__WORK TO BE COMPLETED__:
Starting with the line that contains "module mux(A, B, Sel, Y);", reproduce each line through the end of the listing below, with no other output.

__SUPPLIED DATA__:
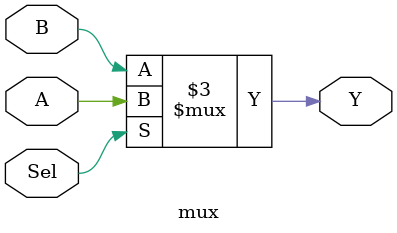
<source format=v>
module mux(A, B, Sel, Y);
input signed A, B, Sel;
output reg Y;
			  
always @*
begin
  if ( Sel )
	Y = A;
  else
    Y = B;
end

endmodule

</source>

__RESULT OF THIS EXERCISE__:
module mux(A, B, Sel, Y);
input signed A, B, Sel;
output reg Y;
			  
always @*
begin
  if ( Sel )
	Y = A;
  else
    Y = B;
end

endmodule

</source>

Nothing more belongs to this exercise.